■ Estratto della fonte
Riprendiamo da Africa-Express questo articolo di analisi sul rapporto del mondo ebraico con Israele. Ringraziamo il direttore Massimo Alberizzi e l’autrice Federica d’Alessio.
Già all’inizio del secolo scorso diversi israeliti avevano preconizzato che uno Stato organizzato su presupposti razziali avrebbe provocato una guerra infinita
Federica d’Alessio*
Agli inizi del Novecento, all’interno della compagine governativa in Gran Bretagna andò in scena un paradosso: mentre Londra dava il suo assenso alla nascita di uno Stato di Israele in Palestina, per il tramite della famosa “Dichiarazione di Balfour”, dal nome del ministro degli esteri che la firmò, l’unico ministro di origini ebraiche nel governo, Edwin Montagu, si opponeva fermamente alla stessa, prevedendo che avrebbe comportato un interminabile conflitto in terra di Palestina, la cacciata dei non-ebrei e “magari, per ottenere la cittadinanza sarà necessario persino un test della religione”.
Amaramente profeta, in un documento intitolato significativamente “L’antisemitismo dell’attuale governo” Montagu spiegava che l’assenso di Balfour e colleghi al progetto sionista si era accompagnato fin dal principio ad ammiccanti dichiarazioni fatte ai più noti personaggi antisemiti del Paese.
Derive scioviniste
L’allusione era chiara: liberarsi della sgradita presenza degli ebrei nei propri Paesi sarebbe stato molto più facile, con uno Stato d’Israele poco lontano.
Il progetto di Israele come Stato, pensava Montagu, da una parte nasceva in seno alle derive scioviniste frutto della Prima guerra mondiale e della dottrina nazionalista che con essa si era imposta, dall’altra solleticava anche la tentazione, da parte di chi non vedeva di buon occhio gli ebrei, di fare della Palestina “il ghetto del mondo”.
Lungi dall’essere ascoltata con maggiore attenzione, l’opinione dell’unico ebreo del gabinetto di governo fu ridicolizzata come “eccentrica”, come racconta lo stesso Montagu in una lettera al collega Lord Robert Cecil, segretario per gli Affari esteri di quel governo. Eppure, si legge in quella missiva, la stessa comunità ebraica in Gran Bretagna era lungi dall’essersi dimostrata a favore del sionismo.
Un progetto non convincente
Conducendo alcune ricerche presso gli organismi della comunità, Montagu aveva verificato che il progetto di istituzione di uno Stato-nazione degli ebrei trovava più favore fra i non ebrei (all’interno delle élite cui era richiesto un parere) di quanto non ne trovasse fra gli ebrei; esso, infatti, non convinceva una buona fetta della comunità ebraica. In particolare, a non convincere era che lo statuto di cittadinanza previsto per gli ebrei nel loro Stato fosse di rango superiore a quello dei non-ebrei.
Montagu stigmatizza in più passaggi, nel suo documento e nella sua lettera, il carattere suprematista (non lo definisce con questo termine) del sionismo: garantire più diritti agli ebrei di quanti non se ne sarebbero garantiti ai non-ebrei era un punto cardine insito nell’idea di Stato di Israele. Una pretesa inaccettabile, dal suo punto di vista.

■ Parti dell'esercizio
1. Nell'articolo sulla Dichiarazione di Balfour, chi era l'unico ministro di origini ebraiche nel governo britannico?
2. Riscrivi le righe dei dati dall'inizio fino alla riga che contiene "vignetting: fall-off start", compresa, sostituendo "developed" con "edited" e lasciando tutto il resto invariato.

■ I dati
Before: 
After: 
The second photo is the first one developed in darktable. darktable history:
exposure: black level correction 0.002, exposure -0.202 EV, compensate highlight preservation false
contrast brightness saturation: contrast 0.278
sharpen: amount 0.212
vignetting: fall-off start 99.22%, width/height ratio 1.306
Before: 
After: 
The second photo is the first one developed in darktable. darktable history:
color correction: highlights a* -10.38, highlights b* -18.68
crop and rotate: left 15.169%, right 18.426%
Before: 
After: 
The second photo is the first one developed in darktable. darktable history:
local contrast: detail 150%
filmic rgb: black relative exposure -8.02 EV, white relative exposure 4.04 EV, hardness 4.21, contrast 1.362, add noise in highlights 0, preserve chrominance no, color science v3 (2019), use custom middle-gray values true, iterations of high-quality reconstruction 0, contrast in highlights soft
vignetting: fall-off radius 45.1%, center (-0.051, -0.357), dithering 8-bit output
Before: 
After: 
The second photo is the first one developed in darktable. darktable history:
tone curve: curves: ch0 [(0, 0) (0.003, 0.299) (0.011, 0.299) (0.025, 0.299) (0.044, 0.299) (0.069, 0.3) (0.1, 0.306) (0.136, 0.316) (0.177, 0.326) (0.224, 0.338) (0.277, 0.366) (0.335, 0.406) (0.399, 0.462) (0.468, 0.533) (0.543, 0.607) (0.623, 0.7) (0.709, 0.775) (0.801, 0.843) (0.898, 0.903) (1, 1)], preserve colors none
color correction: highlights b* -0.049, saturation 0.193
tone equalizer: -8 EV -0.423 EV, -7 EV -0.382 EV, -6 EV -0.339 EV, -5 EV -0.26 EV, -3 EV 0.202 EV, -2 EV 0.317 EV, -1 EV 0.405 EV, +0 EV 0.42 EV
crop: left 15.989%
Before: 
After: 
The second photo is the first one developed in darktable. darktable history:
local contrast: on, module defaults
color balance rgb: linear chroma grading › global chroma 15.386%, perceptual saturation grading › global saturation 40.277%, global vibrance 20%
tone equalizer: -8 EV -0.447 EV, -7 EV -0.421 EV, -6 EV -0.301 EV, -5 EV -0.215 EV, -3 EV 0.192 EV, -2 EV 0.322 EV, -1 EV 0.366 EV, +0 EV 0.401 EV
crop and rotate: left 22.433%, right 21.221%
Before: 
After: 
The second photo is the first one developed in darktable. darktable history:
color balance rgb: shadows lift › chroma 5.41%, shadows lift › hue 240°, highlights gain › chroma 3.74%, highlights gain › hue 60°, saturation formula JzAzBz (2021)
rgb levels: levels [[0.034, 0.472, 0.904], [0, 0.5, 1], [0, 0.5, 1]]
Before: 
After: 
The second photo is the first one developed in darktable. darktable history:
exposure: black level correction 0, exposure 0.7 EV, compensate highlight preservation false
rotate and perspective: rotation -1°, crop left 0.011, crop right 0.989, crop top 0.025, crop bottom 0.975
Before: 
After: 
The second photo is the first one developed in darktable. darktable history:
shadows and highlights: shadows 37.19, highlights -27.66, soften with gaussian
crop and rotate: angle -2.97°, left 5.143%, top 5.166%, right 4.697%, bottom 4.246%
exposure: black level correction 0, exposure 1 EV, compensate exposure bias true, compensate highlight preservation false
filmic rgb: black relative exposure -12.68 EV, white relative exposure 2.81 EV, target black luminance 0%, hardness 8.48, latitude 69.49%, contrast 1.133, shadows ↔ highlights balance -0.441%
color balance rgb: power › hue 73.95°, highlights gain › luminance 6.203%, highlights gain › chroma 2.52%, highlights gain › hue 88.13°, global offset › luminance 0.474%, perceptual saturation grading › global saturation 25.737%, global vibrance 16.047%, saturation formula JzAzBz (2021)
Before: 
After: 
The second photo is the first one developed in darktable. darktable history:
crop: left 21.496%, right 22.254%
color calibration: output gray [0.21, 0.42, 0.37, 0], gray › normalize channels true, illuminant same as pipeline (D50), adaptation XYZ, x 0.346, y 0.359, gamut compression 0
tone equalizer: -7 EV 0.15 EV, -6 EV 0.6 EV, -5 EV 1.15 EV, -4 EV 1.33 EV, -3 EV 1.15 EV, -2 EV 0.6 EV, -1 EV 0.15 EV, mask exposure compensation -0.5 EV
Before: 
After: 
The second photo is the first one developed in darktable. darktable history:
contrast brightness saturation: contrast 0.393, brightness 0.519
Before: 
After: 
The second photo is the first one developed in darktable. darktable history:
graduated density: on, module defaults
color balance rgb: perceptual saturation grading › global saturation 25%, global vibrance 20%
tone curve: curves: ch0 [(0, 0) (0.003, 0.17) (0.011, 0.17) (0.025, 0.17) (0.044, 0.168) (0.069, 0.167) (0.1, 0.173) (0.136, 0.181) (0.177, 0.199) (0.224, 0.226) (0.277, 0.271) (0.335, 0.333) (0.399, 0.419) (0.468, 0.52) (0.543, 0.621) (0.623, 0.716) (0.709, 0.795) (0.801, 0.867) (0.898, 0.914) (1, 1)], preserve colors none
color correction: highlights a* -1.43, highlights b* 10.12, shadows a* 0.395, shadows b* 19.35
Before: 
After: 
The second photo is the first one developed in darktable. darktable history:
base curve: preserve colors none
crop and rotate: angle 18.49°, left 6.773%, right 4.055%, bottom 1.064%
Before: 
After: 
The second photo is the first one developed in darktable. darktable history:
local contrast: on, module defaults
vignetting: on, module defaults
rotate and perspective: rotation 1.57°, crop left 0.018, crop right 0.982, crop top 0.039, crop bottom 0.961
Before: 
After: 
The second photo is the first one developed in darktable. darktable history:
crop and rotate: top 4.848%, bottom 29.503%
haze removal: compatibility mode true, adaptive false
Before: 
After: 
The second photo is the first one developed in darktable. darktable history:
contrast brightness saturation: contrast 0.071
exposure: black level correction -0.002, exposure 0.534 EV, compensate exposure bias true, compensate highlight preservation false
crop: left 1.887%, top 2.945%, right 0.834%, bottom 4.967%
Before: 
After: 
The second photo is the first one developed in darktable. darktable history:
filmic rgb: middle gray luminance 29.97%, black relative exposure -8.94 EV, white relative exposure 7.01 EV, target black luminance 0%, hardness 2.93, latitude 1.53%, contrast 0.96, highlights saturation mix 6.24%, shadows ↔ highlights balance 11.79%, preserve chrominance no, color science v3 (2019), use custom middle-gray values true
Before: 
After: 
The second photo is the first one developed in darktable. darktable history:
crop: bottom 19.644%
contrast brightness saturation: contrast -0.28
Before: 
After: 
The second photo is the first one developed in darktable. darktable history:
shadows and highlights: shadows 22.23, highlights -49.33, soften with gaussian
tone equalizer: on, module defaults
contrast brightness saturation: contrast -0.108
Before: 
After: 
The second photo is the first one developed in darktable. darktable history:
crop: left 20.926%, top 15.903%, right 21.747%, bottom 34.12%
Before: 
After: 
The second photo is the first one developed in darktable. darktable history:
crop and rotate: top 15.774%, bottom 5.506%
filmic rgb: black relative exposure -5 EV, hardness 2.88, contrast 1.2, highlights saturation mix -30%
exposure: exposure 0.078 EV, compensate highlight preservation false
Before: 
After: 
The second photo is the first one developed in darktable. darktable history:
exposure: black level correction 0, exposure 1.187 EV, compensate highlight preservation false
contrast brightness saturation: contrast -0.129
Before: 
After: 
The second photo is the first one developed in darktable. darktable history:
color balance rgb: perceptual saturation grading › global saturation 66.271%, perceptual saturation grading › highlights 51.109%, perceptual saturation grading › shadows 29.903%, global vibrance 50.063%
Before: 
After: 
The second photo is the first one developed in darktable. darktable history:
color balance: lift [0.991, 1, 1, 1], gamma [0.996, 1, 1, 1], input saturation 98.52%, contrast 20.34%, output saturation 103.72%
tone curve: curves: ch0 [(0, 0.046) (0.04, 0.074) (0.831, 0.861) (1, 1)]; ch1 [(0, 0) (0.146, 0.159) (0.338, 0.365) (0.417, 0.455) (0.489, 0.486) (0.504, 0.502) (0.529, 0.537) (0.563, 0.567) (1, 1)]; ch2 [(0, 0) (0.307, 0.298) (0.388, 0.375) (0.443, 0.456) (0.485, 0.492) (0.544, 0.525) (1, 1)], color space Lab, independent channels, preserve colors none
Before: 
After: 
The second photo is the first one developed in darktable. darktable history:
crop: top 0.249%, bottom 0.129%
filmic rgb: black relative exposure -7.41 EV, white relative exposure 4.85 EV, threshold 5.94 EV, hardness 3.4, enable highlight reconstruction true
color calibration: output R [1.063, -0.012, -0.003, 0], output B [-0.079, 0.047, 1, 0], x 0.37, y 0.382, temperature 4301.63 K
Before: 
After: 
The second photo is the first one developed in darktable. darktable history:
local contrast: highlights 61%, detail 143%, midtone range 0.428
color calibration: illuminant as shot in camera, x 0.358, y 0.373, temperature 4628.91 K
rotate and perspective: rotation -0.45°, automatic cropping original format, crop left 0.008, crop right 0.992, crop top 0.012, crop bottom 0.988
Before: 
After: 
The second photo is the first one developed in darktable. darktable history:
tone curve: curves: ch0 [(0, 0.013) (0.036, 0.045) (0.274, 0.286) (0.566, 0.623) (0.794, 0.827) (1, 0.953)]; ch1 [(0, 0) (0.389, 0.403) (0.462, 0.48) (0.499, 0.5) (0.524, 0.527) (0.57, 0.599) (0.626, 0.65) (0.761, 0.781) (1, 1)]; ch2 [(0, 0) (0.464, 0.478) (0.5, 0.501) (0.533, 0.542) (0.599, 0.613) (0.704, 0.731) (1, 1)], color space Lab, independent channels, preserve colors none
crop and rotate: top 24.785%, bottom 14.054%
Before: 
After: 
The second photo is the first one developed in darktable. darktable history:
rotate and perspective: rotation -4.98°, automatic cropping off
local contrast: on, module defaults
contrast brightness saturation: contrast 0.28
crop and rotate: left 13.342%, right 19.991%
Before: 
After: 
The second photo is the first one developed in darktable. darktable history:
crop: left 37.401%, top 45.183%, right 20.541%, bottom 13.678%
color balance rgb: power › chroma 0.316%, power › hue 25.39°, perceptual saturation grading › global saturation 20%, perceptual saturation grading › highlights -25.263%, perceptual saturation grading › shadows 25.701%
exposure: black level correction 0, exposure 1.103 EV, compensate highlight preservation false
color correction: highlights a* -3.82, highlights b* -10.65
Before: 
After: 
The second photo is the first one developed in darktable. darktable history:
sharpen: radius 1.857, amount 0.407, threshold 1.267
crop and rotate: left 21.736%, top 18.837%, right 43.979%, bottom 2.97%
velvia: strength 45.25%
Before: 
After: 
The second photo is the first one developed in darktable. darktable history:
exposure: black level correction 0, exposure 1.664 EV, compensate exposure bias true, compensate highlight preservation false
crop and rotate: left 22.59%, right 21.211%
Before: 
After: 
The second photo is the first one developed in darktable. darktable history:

■ Risultati per consegna
1. Edwin Montagu.

2.
Before: 
After: 
The second photo is the first one edited in darktable. darktable history:
exposure: black level correction 0.002, exposure -0.202 EV, compensate highlight preservation false
contrast brightness saturation: contrast 0.278
sharpen: amount 0.212
vignetting: fall-off start 99.22%, width/height ratio 1.306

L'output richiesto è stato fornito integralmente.